Here we go! Done with replacing & re-mirroring the VxVM disk in Solaris 8 with legacy VERITAS version 3.5, that too without rebooting the box. Actually, ultimate solution for this situation is a reconfiguration reboot(s), and however standard reboots have been found to occasionally solution for such condition but rebooting the host is most of the time not a practical substitute for mission-critical servers and applications hosted on it.

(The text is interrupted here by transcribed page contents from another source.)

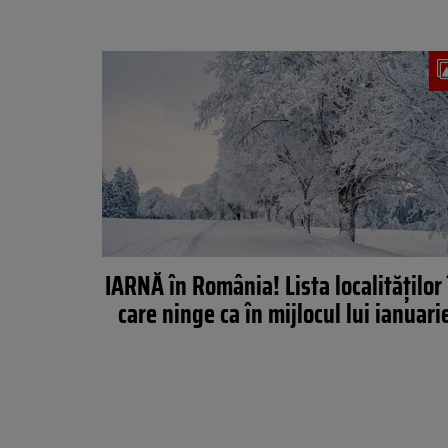
IARNĂ în România! Lista localităților 
care ninge ca în mijlocul lui ianuari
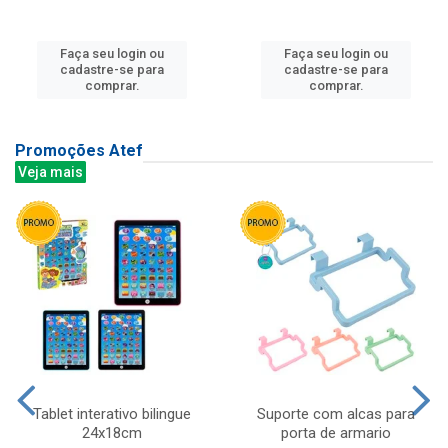
Faça seu login ou
Faça seu login ou
cadastre-se para
cadastre-se para
comprar.
comprar.
Promoções Atef
Veja mais
Tablet interativo bilingue
Suporte com alcas para
24x18cm
porta de armario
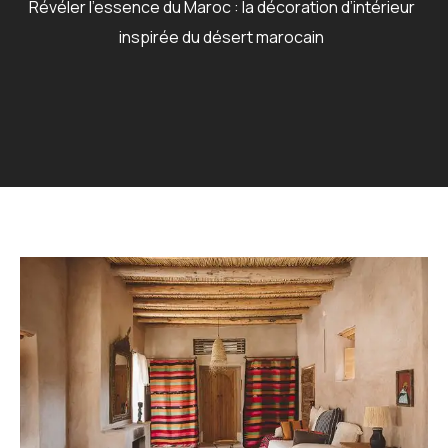
Révéler l’essence du Maroc : la décoration d’intérieur
inspirée du désert marocain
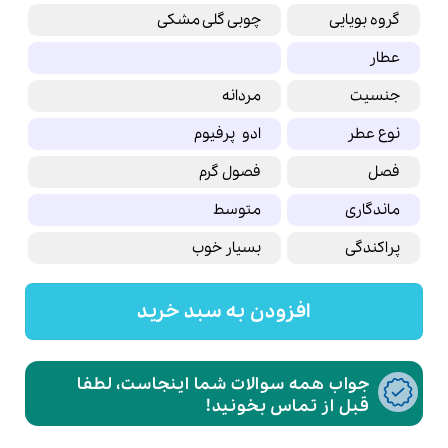
گروه بویایی
چوبی گلی مشکی
عطار
جنسیت
مردانه
نوع عطر
ادو پرفیوم
فصل
فصول گرم
ماندگاری
متوسط
پراکندگی
بسیار خوب
افزودن به سبد خرید
جواب همه سوالات شما اینجاست، لطفا
قبل از تماس بخونید!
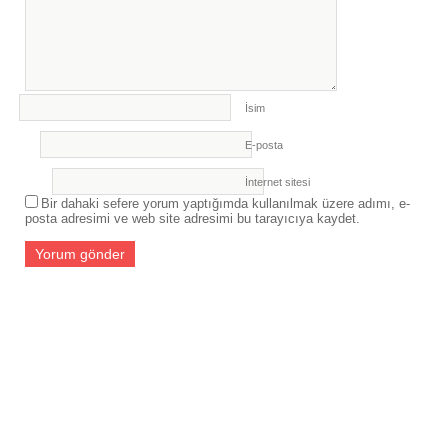
İsim
E-posta
İnternet sitesi
Bir dahaki sefere yorum yaptığımda kullanılmak üzere adımı, e-
posta adresimi ve web site adresimi bu tarayıcıya kaydet.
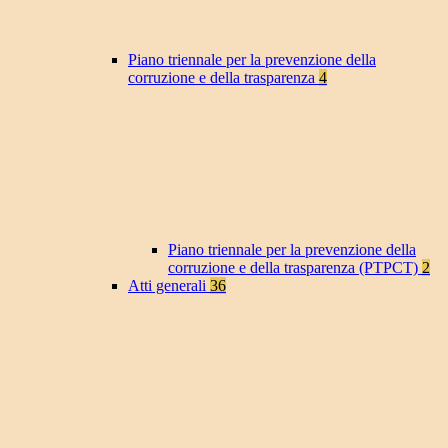
Piano triennale per la prevenzione della
corruzione e della trasparenza
4
Piano triennale per la prevenzione della
corruzione e della trasparenza (PTPCT)
2
Atti generali
36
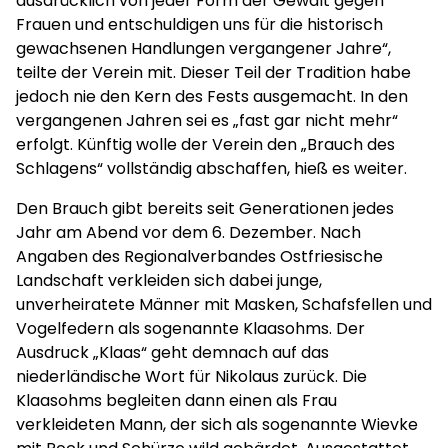
ausdrücklich von jeder Form der Gewalt gegen
Frauen und entschuldigen uns für die historisch
gewachsenen Handlungen vergangener Jahre“,
teilte der Verein mit. Dieser Teil der Tradition habe
jedoch nie den Kern des Fests ausgemacht. In den
vergangenen Jahren sei es „fast gar nicht mehr“
erfolgt. Künftig wolle der Verein den „Brauch des
Schlagens“ vollständig abschaffen, hieß es weiter.
Den Brauch gibt bereits seit Generationen jedes
Jahr am Abend vor dem 6. Dezember. Nach
Angaben des Regionalverbandes Ostfriesische
Landschaft verkleiden sich dabei junge,
unverheiratete Männer mit Masken, Schafsfellen und
Vogelfedern als sogenannte Klaasohms. Der
Ausdruck „Klaas“ geht demnach auf das
niederländische Wort für Nikolaus zurück. Die
Klaasohms begleiten dann einen als Frau
verkleideten Mann, der sich als sogenannte Wievke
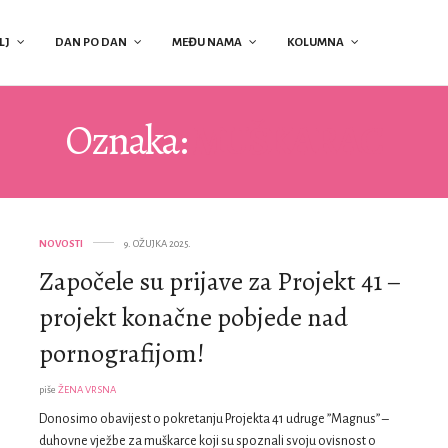
LJ
DAN PO DAN
MEĐU NAMA
KOLUMNA
Oznaka:
MUŠKARAC
NOVOSTI
9. OŽUJKA 2025.
Započele su prijave za Projekt 41 –
projekt konačne pobjede nad
pornografijom!
piše
ŽENA VRSNA
Donosimo obavijest o pokretanju Projekta 41 udruge ”Magnus” –
duhovne vježbe za muškarce koji su spoznali svoju ovisnost o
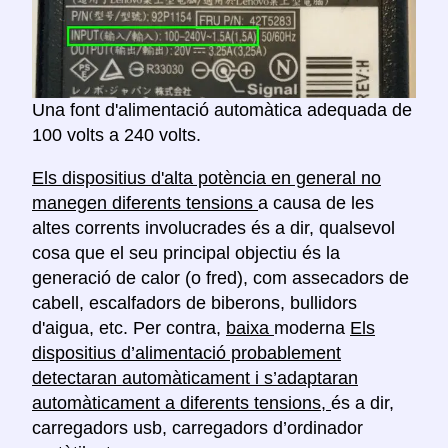
Una font d'alimentació automàtica adequada de
100 volts a 240 volts.
Els dispositius d'alta potència en general no
manegen diferents tensions
a causa de les
altes corrents involucrades és a dir, qualsevol
cosa que el seu principal objectiu és la
generació de calor (o fred), com assecadors de
cabell, escalfadors de biberons, bullidors
d'aigua, etc. Per contra,
baixa
moderna
Els
dispositius d’alimentació probablement
detectaran automàticament i s’adaptaran
automàticament a diferents tensions,
és a dir,
carregadors usb, carregadors d’ordinador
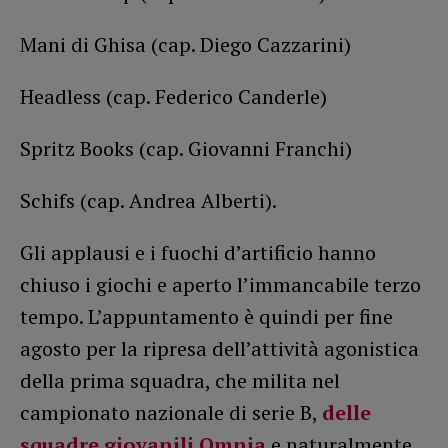
Mani di Ghisa (cap. Diego Cazzarini)
Headless (cap. Federico Canderle)
Spritz Books (cap. Giovanni Franchi)
Schifs (cap. Andrea Alberti).
Gli applausi e i fuochi d’artificio hanno
chiuso i giochi e aperto l’immancabile terzo
tempo. L’appuntamento è quindi per fine
agosto per la ripresa dell’attività agonistica
della prima squadra, che milita nel
campionato nazionale di serie B,
delle
squadre giovanili Omnia
e naturalmente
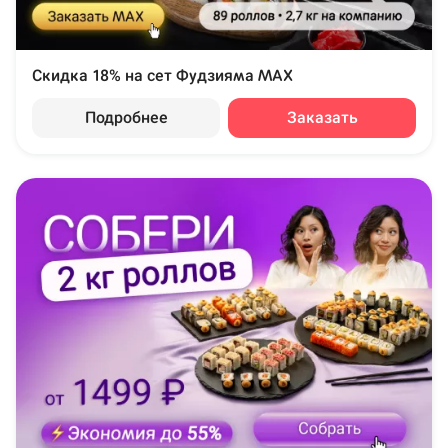
Скидка 18% на сет Фудзияма MAX
Подробнее
Заказать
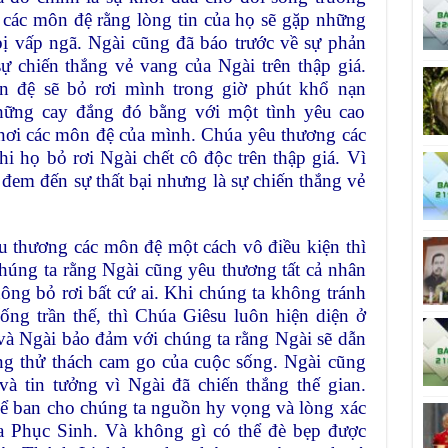
 các môn đệ rằng lòng tin của họ sẽ gặp những
 bị vấp ngã. Ngài cũng đã báo trước về sự phản
ự chiến thắng vẻ vang của Ngài trên thập giá.
n đệ sẽ bỏ rơi mình trong giờ phút khổ nạn
hững cay đắng đó bằng với một tình yêu cao
 nơi các môn đệ của mình. Chúa yêu thương các
i họ bỏ rơi Ngài chết cô độc trên thập giá. Vì
 đem đến sự thất bại nhưng là sự chiến thắng vẻ
 thương các môn đệ một cách vô điều kiện thì
húng ta rằng Ngài cũng yêu thương tất cả nhân
ông bỏ rơi bất cứ ai. Khi chúng ta không tránh
ng trần thế, thì Chúa Giêsu luôn hiện diện ở
và Ngài bảo đảm với chúng ta rằng Ngài sẽ dẫn
ng thử thách cam go của cuộc sống. Ngài cũng
à tin tưởng vì Ngài đã chiến thắng thế gian.
ể ban cho chúng ta nguồn hy vọng và lòng xác
úa Phục Sinh. Và không gì có thể đè bẹp được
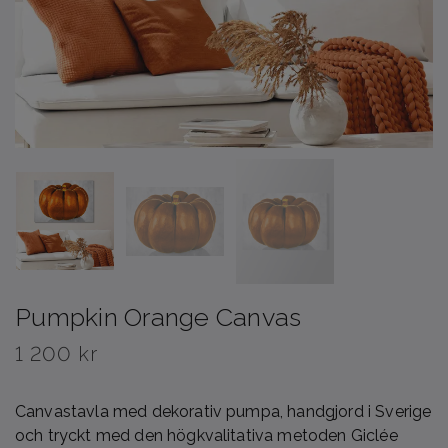
Pumpkin Orange Canvas
1 200 kr
Canvastavla med dekorativ pumpa, handgjord i Sverige
och tryckt med den högkvalitativa metoden Giclée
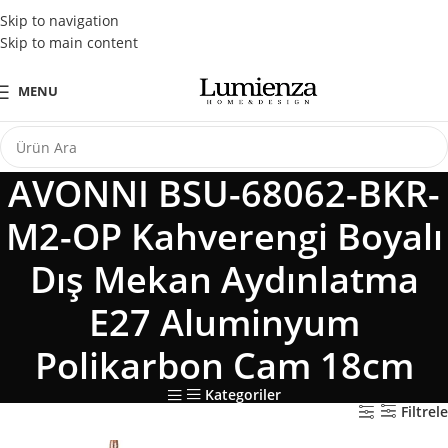
Tüm Kredi Kartlarına Peşin Fiyatına 3 Taksit Fırsatı
Skip to navigation
Skip to main content
MENU
AVONNI BSU-68062-BKR-
M2-OP Kahverengi Boyalı
Dış Mekan Aydınlatma
E27 Aluminyum
Polikarbon Cam 18cm
Kategoriler
Filtrele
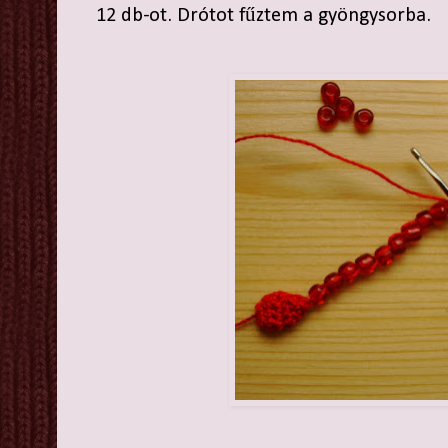
12 db-ot. Drótot fűztem a gyöngysorba.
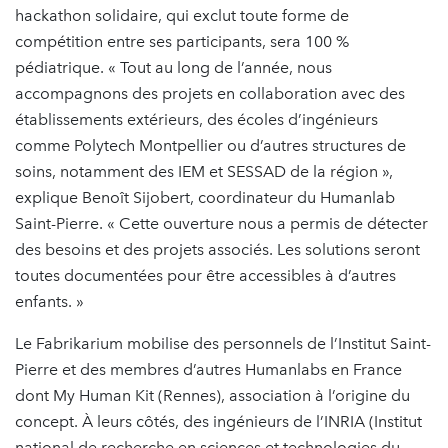
hackathon solidaire, qui exclut toute forme de
compétition entre ses participants, sera 100 %
pédiatrique. « Tout au long de l’année, nous
accompagnons des projets en collaboration avec des
établissements extérieurs, des écoles d’ingénieurs
comme Polytech Montpellier ou d’autres structures de
soins, notamment des IEM et SESSAD de la région »,
explique Benoît Sijobert, coordinateur du Humanlab
Saint-Pierre. « Cette ouverture nous a permis de détecter
des besoins et des projets associés. Les solutions seront
toutes documentées pour être accessibles à d’autres
enfants. »
Le Fabrikarium mobilise des personnels de l’Institut Saint-
Pierre et des membres d’autres Humanlabs en France
dont My Human Kit (Rennes), association à l’origine du
concept. À leurs côtés, des ingénieurs de l’INRIA (Institut
national de recherche en sciences et technologies du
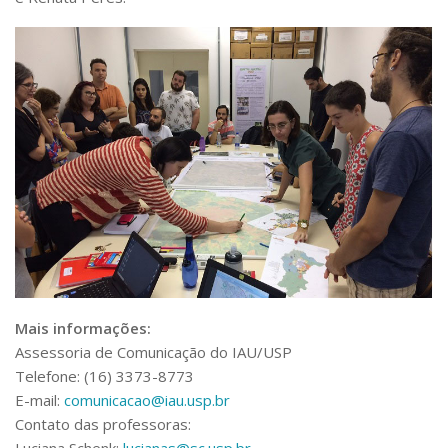
Mais informações:
Assessoria de Comunicação do IAU/USP
Telefone: (16) 3373-8773
E-mail:
comunicacao@iau.usp.br
Contato das professoras:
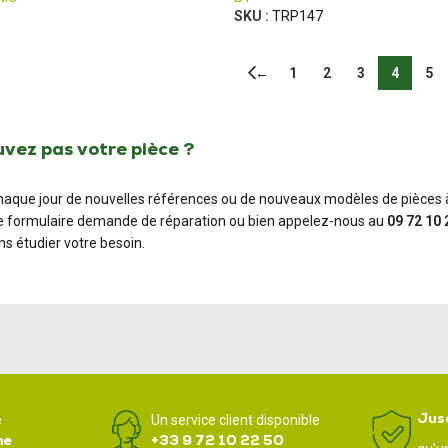
SKU :
TRP147
←
1
2
3
4
5
uvez pas votre pièce ?
aque jour de nouvelles références ou de nouveaux modèles de pièces à
e formulaire demande de réparation ou bien appelez-nous au
09 72 10 
ns étudier votre besoin.
Jus
e
Un service client disponible
ne
+33 9 72 10 22 50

Just in case if you face this issue on servers with Solaris 10 with version prior or equal to VERITAS Storage Foundation 5.0 MP3 then following methods will surely will be a big help.

Solution 1:
===========

With Storage Foundation 5.0 MP3, and above the following commands can be tried first without restarting vxconfigd:

# rm /etc/vx/disk.info
# rm /dev/vx/dmp/*
# rm /dev/vx/rdmp/*
# vxddladm -c assign names

Solution 2:
============

With any version prior to 5.0 MP3 where the disk.info file exists, vxconfigd must be restarted in order to recreate the DMP nodes, and the disk.info file.

IMPORTANT: If this is part of a VCS cluster, freeze all service groups before running these commands.

# rm /etc/vx/disk.info
# rm /dev/vx/dmp/*
# rm /dev/vx/rdmp/*
# vxconfigd -k

The special thing about this episode is that I able to remove duplicate disk device entries on Solaris 8 with VERITAS 3.5 without reboot. It worked very well in my case and I’m hopeful that you will find this procedure helpful.